• _DO THIS_:
Rewrite the listing below, switching "common name" to "vernacular name" wherever it occurs and leaving every other line unchanged.

— Start INPUT ROWS —

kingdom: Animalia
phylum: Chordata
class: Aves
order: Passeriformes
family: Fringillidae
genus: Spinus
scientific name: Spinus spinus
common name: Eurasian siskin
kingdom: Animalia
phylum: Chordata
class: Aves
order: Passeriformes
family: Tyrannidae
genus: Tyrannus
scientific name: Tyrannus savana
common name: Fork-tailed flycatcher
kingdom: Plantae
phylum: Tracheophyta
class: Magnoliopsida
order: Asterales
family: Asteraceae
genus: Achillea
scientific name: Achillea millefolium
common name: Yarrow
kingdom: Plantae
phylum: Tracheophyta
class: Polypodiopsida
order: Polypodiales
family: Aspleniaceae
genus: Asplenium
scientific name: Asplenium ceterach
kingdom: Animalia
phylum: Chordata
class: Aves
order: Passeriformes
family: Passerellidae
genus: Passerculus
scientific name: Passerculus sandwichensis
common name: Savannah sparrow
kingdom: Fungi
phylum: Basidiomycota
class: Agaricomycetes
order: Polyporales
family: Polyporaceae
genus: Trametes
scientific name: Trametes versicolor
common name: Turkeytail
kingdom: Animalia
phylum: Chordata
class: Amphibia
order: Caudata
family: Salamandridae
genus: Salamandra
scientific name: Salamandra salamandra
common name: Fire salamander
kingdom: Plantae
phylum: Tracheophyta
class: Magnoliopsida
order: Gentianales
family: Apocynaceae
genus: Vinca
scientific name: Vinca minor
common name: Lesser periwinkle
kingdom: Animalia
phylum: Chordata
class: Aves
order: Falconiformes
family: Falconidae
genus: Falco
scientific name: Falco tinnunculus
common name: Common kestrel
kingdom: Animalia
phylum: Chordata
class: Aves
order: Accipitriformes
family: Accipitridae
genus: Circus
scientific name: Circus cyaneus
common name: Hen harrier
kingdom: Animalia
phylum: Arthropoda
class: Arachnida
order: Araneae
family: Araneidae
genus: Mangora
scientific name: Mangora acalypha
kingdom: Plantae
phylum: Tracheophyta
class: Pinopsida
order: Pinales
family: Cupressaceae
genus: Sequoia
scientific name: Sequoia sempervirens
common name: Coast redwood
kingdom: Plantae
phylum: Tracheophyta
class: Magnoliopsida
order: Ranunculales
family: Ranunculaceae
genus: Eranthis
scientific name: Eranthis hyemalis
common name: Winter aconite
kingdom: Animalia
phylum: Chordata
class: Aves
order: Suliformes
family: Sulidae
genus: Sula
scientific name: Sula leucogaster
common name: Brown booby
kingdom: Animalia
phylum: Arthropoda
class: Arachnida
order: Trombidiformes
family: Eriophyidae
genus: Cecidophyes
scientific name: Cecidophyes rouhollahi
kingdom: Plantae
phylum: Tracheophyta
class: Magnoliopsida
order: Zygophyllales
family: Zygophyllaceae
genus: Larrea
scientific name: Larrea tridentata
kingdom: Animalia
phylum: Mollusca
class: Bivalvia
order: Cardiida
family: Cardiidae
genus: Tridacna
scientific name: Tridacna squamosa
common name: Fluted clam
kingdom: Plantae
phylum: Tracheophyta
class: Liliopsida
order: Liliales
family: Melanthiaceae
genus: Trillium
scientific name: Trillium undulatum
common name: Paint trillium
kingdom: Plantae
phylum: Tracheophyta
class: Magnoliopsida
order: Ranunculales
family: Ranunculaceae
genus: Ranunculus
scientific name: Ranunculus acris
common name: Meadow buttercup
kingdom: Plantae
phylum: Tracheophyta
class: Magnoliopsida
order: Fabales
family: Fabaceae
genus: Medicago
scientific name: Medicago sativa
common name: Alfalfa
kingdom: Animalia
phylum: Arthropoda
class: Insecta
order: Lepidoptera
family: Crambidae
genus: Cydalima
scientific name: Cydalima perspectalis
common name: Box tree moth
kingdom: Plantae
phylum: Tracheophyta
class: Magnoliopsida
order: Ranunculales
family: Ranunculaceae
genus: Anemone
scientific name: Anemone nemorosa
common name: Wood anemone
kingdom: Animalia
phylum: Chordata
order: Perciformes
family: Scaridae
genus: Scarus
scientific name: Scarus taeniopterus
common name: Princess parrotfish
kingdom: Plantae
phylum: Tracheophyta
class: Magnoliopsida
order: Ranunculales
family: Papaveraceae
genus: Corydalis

— End INPUT ROWS —

• _FINAL RESULT_:
kingdom: Animalia
phylum: Chordata
class: Aves
order: Passeriformes
family: Fringillidae
genus: Spinus
scientific name: Spinus spinus
vernacular name: Eurasian siskin
kingdom: Animalia
phylum: Chordata
class: Aves
order: Passeriformes
family: Tyrannidae
genus: Tyrannus
scientific name: Tyrannus savana
vernacular name: Fork-tailed flycatcher
kingdom: Plantae
phylum: Tracheophyta
class: Magnoliopsida
order: Asterales
family: Asteraceae
genus: Achillea
scientific name: Achillea millefolium
vernacular name: Yarrow
kingdom: Plantae
phylum: Tracheophyta
class: Polypodiopsida
order: Polypodiales
family: Aspleniaceae
genus: Asplenium
scientific name: Asplenium ceterach
kingdom: Animalia
phylum: Chordata
class: Aves
order: Passeriformes
family: Passerellidae
genus: Passerculus
scientific name: Passerculus sandwichensis
vernacular name: Savannah sparrow
kingdom: Fungi
phylum: Basidiomycota
class: Agaricomycetes
order: Polyporales
family: Polyporaceae
genus: Trametes
scientific name: Trametes versicolor
vernacular name: Turkeytail
kingdom: Animalia
phylum: Chordata
class: Amphibia
order: Caudata
family: Salamandridae
genus: Salamandra
scientific name: Salamandra salamandra
vernacular name: Fire salamander
kingdom: Plantae
phylum: Tracheophyta
class: Magnoliopsida
order: Gentianales
family: Apocynaceae
genus: Vinca
scientific name: Vinca minor
vernacular name: Lesser periwinkle
kingdom: Animalia
phylum: Chordata
class: Aves
order: Falconiformes
family: Falconidae
genus: Falco
scientific name: Falco tinnunculus
vernacular name: Common kestrel
kingdom: Animalia
phylum: Chordata
class: Aves
order: Accipitriformes
family: Accipitridae
genus: Circus
scientific name: Circus cyaneus
vernacular name: Hen harrier
kingdom: Animalia
phylum: Arthropoda
class: Arachnida
order: Araneae
family: Araneidae
genus: Mangora
scientific name: Mangora acalypha
kingdom: Plantae
phylum: Tracheophyta
class: Pinopsida
order: Pinales
family: Cupressaceae
genus: Sequoia
scientific name: Sequoia sempervirens
vernacular name: Coast redwood
kingdom: Plantae
phylum: Tracheophyta
class: Magnoliopsida
order: Ranunculales
family: Ranunculaceae
genus: Eranthis
scientific name: Eranthis hyemalis
vernacular name: Winter aconite
kingdom: Animalia
phylum: Chordata
class: Aves
order: Suliformes
family: Sulidae
genus: Sula
scientific name: Sula leucogaster
vernacular name: Brown booby
kingdom: Animalia
phylum: Arthropoda
class: Arachnida
order: Trombidiformes
family: Eriophyidae
genus: Cecidophyes
scientific name: Cecidophyes rouhollahi
kingdom: Plantae
phylum: Tracheophyta
class: Magnoliopsida
order: Zygophyllales
family: Zygophyllaceae
genus: Larrea
scientific name: Larrea tridentata
kingdom: Animalia
phylum: Mollusca
class: Bivalvia
order: Cardiida
family: Cardiidae
genus: Tridacna
scientific name: Tridacna squamosa
vernacular name: Fluted clam
kingdom: Plantae
phylum: Tracheophyta
class: Liliopsida
order: Liliales
family: Melanthiaceae
genus: Trillium
scientific name: Trillium undulatum
vernacular name: Paint trillium
kingdom: Plantae
phylum: Tracheophyta
class: Magnoliopsida
order: Ranunculales
family: Ranunculaceae
genus: Ranunculus
scientific name: Ranunculus acris
vernacular name: Meadow buttercup
kingdom: Plantae
phylum: Tracheophyta
class: Magnoliopsida
order: Fabales
family: Fabaceae
genus: Medicago
scientific name: Medicago sativa
vernacular name: Alfalfa
kingdom: Animalia
phylum: Arthropoda
class: Insecta
order: Lepidoptera
family: Crambidae
genus: Cydalima
scientific name: Cydalima perspectalis
vernacular name: Box tree moth
kingdom: Plantae
phylum: Tracheophyta
class: Magnoliopsida
order: Ranunculales
family: Ranunculaceae
genus: Anemone
scientific name: Anemone nemorosa
vernacular name: Wood anemone
kingdom: Animalia
phylum: Chordata
order: Perciformes
family: Scaridae
genus: Scarus
scientific name: Scarus taeniopterus
vernacular name: Princess parrotfish
kingdom: Plantae
phylum: Tracheophyta
class: Magnoliopsida
order: Ranunculales
family: Papaveraceae
genus: Corydalis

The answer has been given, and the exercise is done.